Wednesday, August 21, 2013

I played Chopped by myself. . . and I won!

I know I'm only one among a sea of  people addicted to Food Network's Chopped series. I mean... the mystery ingredients, arrogant or awkward (it can really go both ways) competing chefs, crazy/sad back stories, Aaron rolling his Rs, Maneet's song of an accent, Scott Conant looking perfectly disheveled, Marcus Samuelson just being awesome, the dishes that either wow you or make you say things like "ugh why isn't he just making a stroganoff!" Yep, I said that one time. Anyway, only this combination of awesomeness could have you watching episode after episode for 3 hrs (maybe 6) straight. Who's with me? Everyone? Ok perf. I'll continue then...

I definitely think anyone who is a half decent home cook plays chopped all the time. I love making dinner out of whatever scraps I can find. A can of black beans, frozen spinach and leftover noodles is transformed into Latin-Asian fusion cuisine using a few normal-person pantry items on the reg. Most recently pan fried noodles with bean and veggie cakes and a side of brown sugar, soy dipping sauce! AY! The idea of using random ingredients to make savory food in a short amount of time is something that most of us are familiar with. The dessert round however--not so obvious. But guess what? That's exactly what No Bake Makery is about. Using pantry items to make something quick, sweet and fun.

So without further adieu... I played Chopped by myself! and I won!

The RANDOS: California Nectarines, a Green Tea Tropical Tea Bag and Brown Rice Cakes (Ted Allen voice).
The Transformations: Green Tea and lemon Whipped Cream, Caramelized nectarines and Sweet Almondy Rice Cake Crunch.
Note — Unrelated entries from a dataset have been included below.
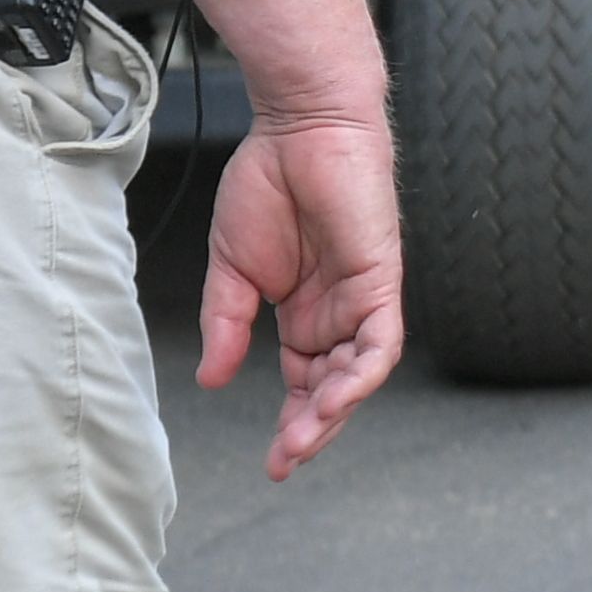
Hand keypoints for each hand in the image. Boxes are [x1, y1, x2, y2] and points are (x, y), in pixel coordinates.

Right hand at [202, 105, 401, 477]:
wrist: (297, 128)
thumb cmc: (267, 186)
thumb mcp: (232, 269)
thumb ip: (227, 325)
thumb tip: (211, 379)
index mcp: (303, 313)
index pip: (304, 381)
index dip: (292, 422)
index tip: (273, 462)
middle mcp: (336, 312)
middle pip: (333, 386)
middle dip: (312, 428)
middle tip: (287, 462)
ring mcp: (361, 297)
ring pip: (360, 371)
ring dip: (334, 410)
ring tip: (302, 441)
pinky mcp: (381, 278)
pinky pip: (381, 339)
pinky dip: (361, 371)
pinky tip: (336, 398)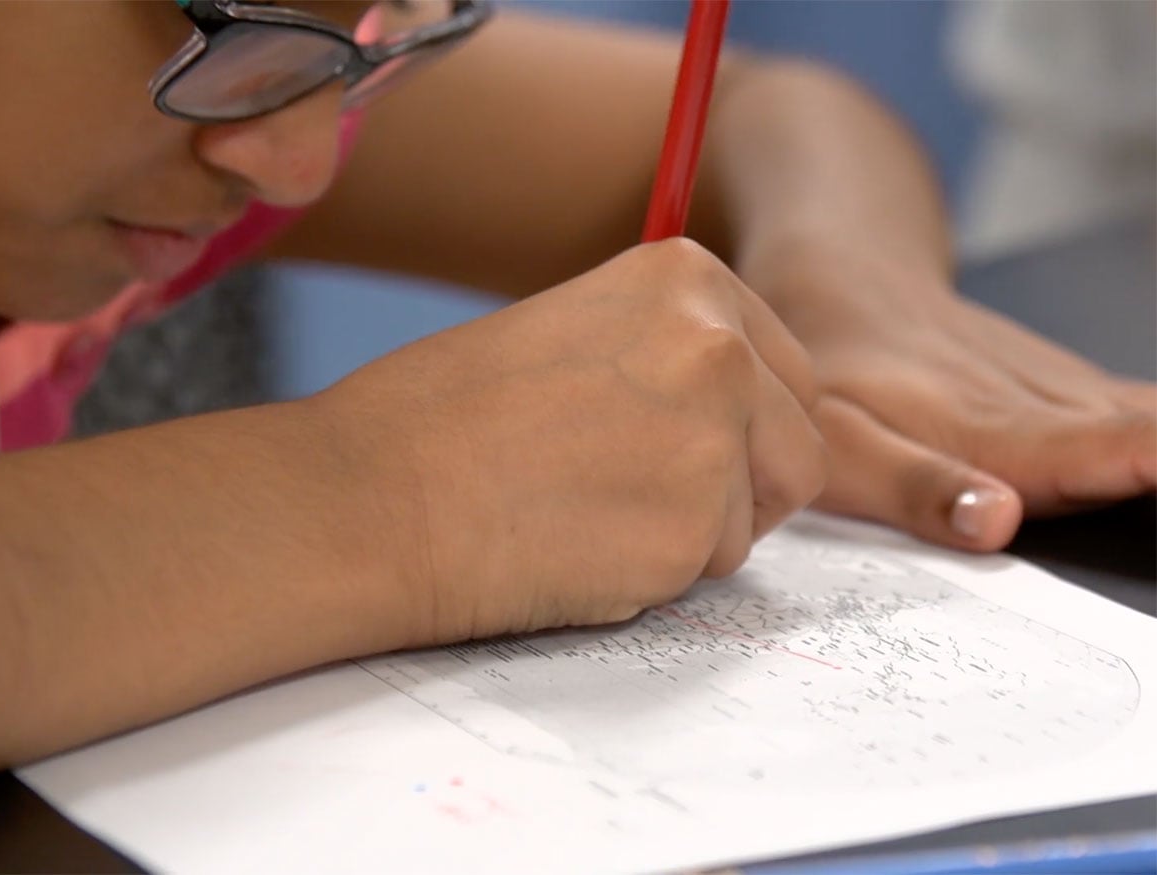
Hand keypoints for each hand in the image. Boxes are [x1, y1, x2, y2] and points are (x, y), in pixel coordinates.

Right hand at [317, 239, 824, 646]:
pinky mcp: (686, 535)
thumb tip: (740, 412)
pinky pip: (702, 571)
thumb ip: (670, 356)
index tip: (675, 444)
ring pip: (752, 519)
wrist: (367, 494)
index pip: (790, 376)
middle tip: (638, 493)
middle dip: (740, 487)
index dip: (742, 428)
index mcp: (688, 278)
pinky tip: (572, 545)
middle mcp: (719, 347)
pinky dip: (650, 575)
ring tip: (585, 510)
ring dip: (689, 534)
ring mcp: (711, 442)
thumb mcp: (576, 332)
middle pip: (800, 450)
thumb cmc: (441, 416)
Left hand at [747, 240, 1155, 551]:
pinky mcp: (1067, 384)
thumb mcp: (842, 441)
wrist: (844, 281)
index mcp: (991, 428)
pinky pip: (1135, 411)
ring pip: (1152, 421)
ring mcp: (1064, 389)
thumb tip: (998, 526)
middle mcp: (1045, 405)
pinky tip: (1155, 450)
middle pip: (1154, 438)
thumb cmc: (834, 370)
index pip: (1103, 451)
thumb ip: (916, 486)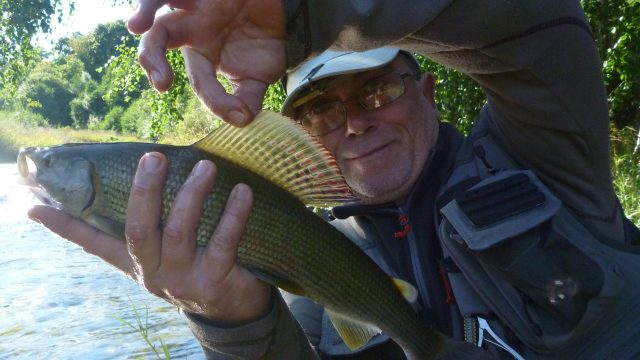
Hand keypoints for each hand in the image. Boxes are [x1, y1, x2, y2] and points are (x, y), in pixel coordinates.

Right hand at [28, 152, 271, 322]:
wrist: (234, 311)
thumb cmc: (199, 266)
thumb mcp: (169, 251)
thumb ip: (157, 222)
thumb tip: (149, 177)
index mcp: (137, 262)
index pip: (94, 244)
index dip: (65, 226)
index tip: (33, 206)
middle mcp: (153, 272)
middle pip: (138, 230)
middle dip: (143, 192)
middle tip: (153, 157)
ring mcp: (182, 279)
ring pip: (179, 233)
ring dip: (192, 197)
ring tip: (206, 167)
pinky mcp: (214, 283)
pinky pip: (223, 243)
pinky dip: (233, 215)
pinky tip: (242, 192)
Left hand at [127, 0, 286, 125]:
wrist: (286, 12)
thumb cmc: (266, 42)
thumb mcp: (260, 74)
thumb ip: (248, 98)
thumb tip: (244, 120)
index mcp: (201, 56)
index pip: (200, 81)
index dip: (217, 100)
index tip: (240, 115)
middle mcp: (191, 29)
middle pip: (159, 39)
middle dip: (152, 59)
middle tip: (162, 84)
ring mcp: (195, 3)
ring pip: (158, 1)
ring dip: (144, 10)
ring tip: (136, 26)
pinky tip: (163, 8)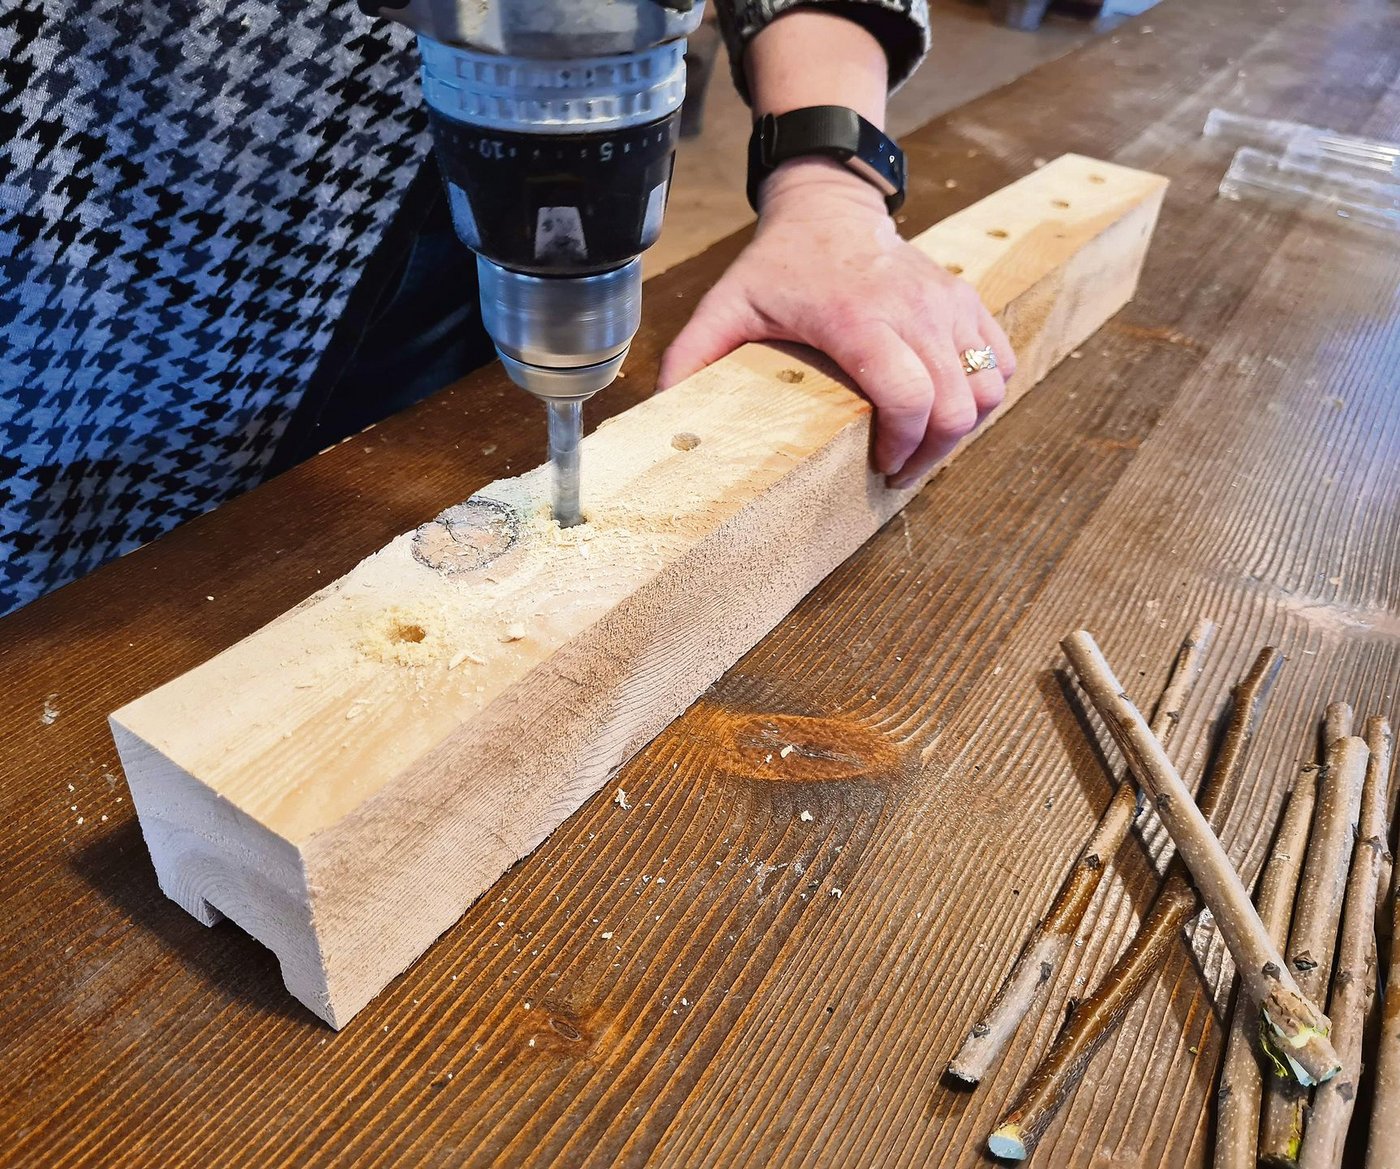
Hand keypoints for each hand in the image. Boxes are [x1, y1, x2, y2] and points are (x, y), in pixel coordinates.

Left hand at [657, 159, 1016, 487]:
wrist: (829, 204)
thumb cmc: (781, 263)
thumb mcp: (727, 304)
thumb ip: (693, 354)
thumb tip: (663, 408)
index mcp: (858, 318)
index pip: (909, 395)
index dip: (903, 445)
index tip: (880, 465)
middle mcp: (914, 309)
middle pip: (957, 403)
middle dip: (933, 452)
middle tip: (898, 470)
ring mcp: (949, 303)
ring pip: (989, 387)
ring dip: (962, 428)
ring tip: (923, 443)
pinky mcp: (968, 299)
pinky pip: (1001, 361)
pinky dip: (985, 394)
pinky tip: (948, 407)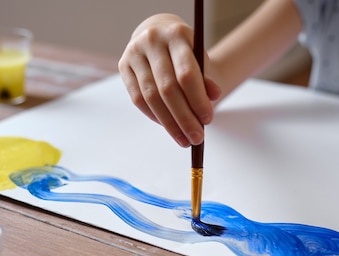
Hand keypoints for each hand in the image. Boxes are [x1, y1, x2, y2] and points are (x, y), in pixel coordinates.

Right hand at [118, 14, 221, 146]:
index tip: (207, 120)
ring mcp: (134, 53)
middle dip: (184, 118)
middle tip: (196, 138)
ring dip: (169, 123)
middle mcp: (152, 40)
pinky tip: (168, 127)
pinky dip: (155, 117)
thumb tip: (214, 97)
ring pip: (151, 97)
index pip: (186, 74)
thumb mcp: (200, 59)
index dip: (197, 100)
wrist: (160, 33)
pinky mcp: (123, 66)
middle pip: (167, 88)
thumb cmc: (184, 51)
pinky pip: (138, 99)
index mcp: (176, 34)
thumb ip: (206, 78)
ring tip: (184, 139)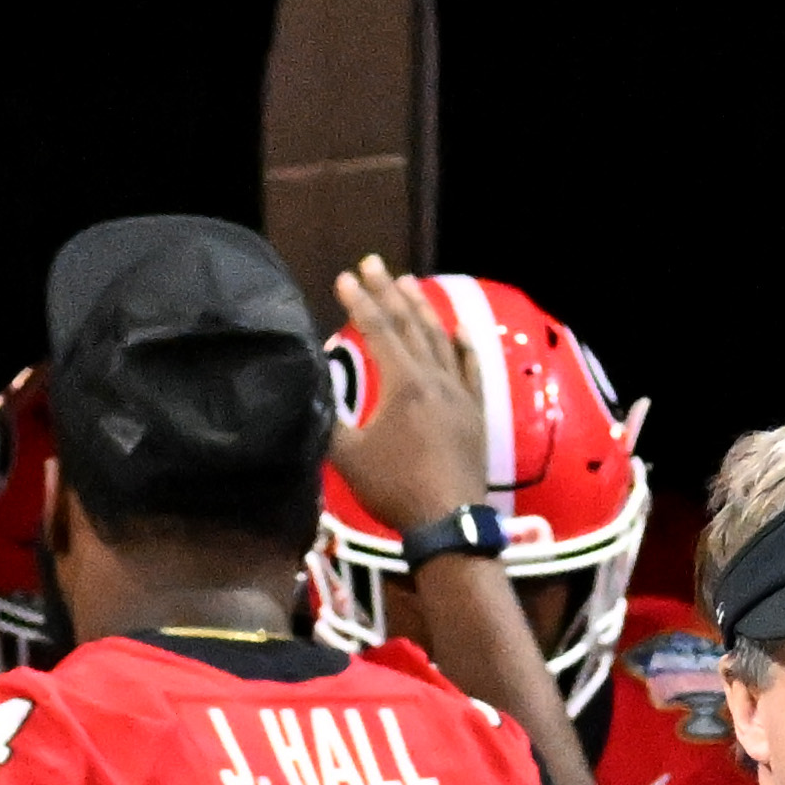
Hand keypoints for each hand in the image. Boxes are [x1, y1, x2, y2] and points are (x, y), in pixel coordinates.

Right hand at [326, 257, 494, 544]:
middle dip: (389, 290)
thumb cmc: (395, 489)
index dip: (360, 301)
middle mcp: (434, 377)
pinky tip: (458, 329)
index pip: (378, 330)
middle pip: (409, 323)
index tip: (344, 277)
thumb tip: (308, 390)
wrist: (448, 521)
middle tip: (374, 263)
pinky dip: (463, 344)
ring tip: (410, 281)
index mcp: (403, 383)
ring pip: (440, 338)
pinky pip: (471, 367)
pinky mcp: (476, 411)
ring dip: (423, 308)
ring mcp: (459, 392)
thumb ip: (327, 419)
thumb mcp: (348, 457)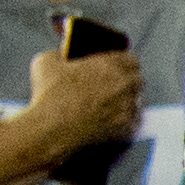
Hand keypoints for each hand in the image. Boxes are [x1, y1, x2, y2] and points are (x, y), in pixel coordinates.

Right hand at [21, 41, 142, 161]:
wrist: (51, 130)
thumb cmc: (48, 95)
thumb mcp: (47, 61)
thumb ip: (62, 54)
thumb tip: (64, 55)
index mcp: (109, 65)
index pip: (130, 59)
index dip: (123, 62)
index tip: (118, 65)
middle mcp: (125, 85)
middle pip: (136, 79)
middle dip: (127, 80)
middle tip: (116, 84)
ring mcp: (129, 108)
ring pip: (137, 101)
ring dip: (128, 100)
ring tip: (112, 103)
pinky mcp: (130, 130)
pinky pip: (135, 121)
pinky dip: (126, 120)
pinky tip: (114, 119)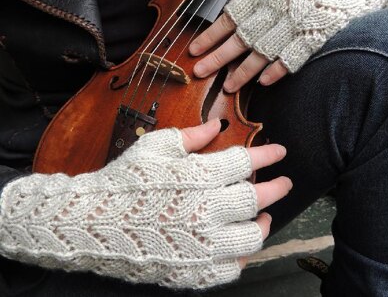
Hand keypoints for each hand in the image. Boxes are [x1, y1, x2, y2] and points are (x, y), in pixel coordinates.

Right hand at [0, 119, 290, 288]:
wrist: (92, 222)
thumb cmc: (125, 180)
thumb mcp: (155, 146)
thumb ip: (191, 135)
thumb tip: (218, 125)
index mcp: (197, 177)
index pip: (245, 163)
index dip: (267, 154)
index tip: (279, 151)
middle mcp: (205, 212)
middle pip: (256, 199)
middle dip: (277, 187)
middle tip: (285, 182)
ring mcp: (201, 246)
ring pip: (252, 236)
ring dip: (264, 223)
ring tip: (265, 215)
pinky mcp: (193, 272)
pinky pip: (232, 267)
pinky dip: (241, 254)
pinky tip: (239, 243)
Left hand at [189, 13, 287, 92]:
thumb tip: (238, 6)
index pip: (228, 20)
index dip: (209, 37)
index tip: (194, 51)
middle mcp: (272, 13)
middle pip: (239, 41)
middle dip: (217, 59)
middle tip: (200, 72)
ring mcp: (291, 27)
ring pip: (261, 55)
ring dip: (243, 73)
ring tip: (229, 87)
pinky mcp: (308, 38)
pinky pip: (289, 59)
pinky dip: (275, 72)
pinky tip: (263, 82)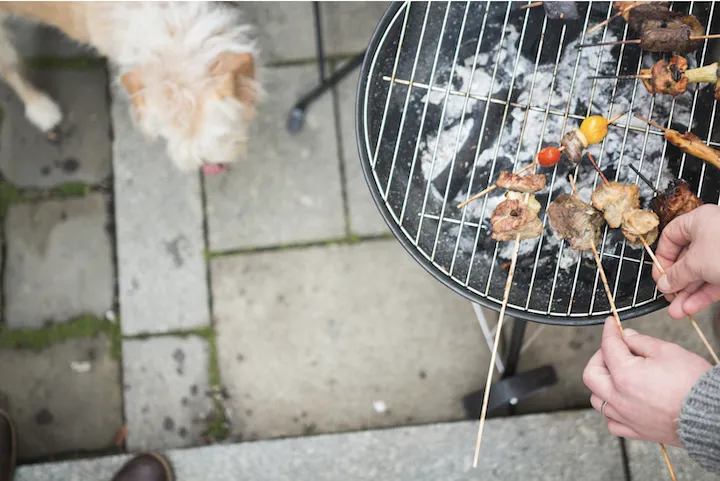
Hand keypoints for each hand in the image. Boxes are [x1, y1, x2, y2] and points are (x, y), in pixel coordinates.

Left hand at [583, 318, 711, 445]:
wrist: (712, 415)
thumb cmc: (694, 384)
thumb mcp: (668, 351)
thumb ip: (641, 342)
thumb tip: (627, 336)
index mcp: (625, 375)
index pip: (608, 347)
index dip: (609, 331)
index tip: (611, 324)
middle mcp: (620, 398)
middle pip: (591, 374)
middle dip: (599, 357)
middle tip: (614, 350)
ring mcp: (626, 417)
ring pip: (597, 400)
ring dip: (602, 384)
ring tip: (617, 374)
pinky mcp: (636, 431)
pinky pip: (612, 422)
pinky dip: (612, 411)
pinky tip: (622, 400)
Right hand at [652, 204, 719, 319]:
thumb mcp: (695, 263)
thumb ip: (676, 275)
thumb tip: (664, 283)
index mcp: (699, 221)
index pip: (671, 237)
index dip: (662, 258)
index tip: (660, 276)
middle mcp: (712, 235)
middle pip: (686, 259)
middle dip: (676, 282)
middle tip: (668, 295)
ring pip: (700, 274)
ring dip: (687, 294)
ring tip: (677, 310)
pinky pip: (713, 283)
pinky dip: (701, 296)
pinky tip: (690, 307)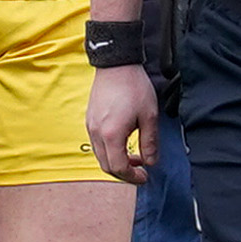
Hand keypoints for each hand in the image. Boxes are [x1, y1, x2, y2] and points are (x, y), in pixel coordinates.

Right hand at [86, 63, 159, 187]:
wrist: (116, 65)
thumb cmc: (133, 87)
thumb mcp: (149, 116)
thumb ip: (150, 142)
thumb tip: (151, 162)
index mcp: (111, 135)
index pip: (118, 167)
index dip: (132, 176)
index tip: (145, 176)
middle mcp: (96, 133)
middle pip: (106, 165)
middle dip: (124, 173)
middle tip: (140, 170)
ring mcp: (90, 126)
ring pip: (100, 156)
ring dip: (116, 161)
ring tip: (134, 156)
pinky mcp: (89, 120)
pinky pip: (97, 144)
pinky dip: (110, 150)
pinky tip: (123, 142)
Birthdays was the worst days / Now we eat PARFAITS when we thirst-ay

Serve em up on a little tray at your end-of-summer :( bbq! Or eat them by yourself while you watch Chopped?
Fun for the whole family.
Nom. Nom. Ha!
Pantry Helpers: Brown Sugar, Granulated Sugar, Sweetened Condensed Milk, Almond Milk, Heavy Cream, Lemon and Butter

What to do: 
1. Steep your tea bag into just 1/2 cup of very cold water for a few minutes. Make sure to pinch the tea bag with your fingers so the water is super concentrated with Green Tea Tropical (?) goodness or whatever kind you are using. I think passion fruit would be bomb. Put that in the refrigerator (with tea bag still in water) while you work on a couple other things.

2. Throw your rice cakes in the food processor with a tablespoon of brown sugar and almond milk (or regular, cream, soy--whatever dairy or dairy-ish thing you have around) and mix until they are moist but still crumbly. Taste it and continue to add brown sugar and milk until it reaches the consistency and sweetness that you like. Don't over-sweeten because the nectarines will be plenty sweet.

3. Chop 3 nectarines into tiny little pieces. Heat a generous amount of butter in a small saute pan and add the the nectarines. Sprinkle them with granulated sugar (I'd go a little heavy here). Pour in about half of your Green Tea Water and keep the heat on high until it's totally reduced, then remove from heat, transfer to bowl and refrigerate.

4. In your mixer (or food processor) add 3/4 cup of heavy cream, 2 tsp of granulated sugar, a generous squeeze of lemon, 2 tablespoons sweetened condensed milk, and the rest of your Green Tea Water. Mix until soft peaks form.

5. Layer ingredients into mini cups.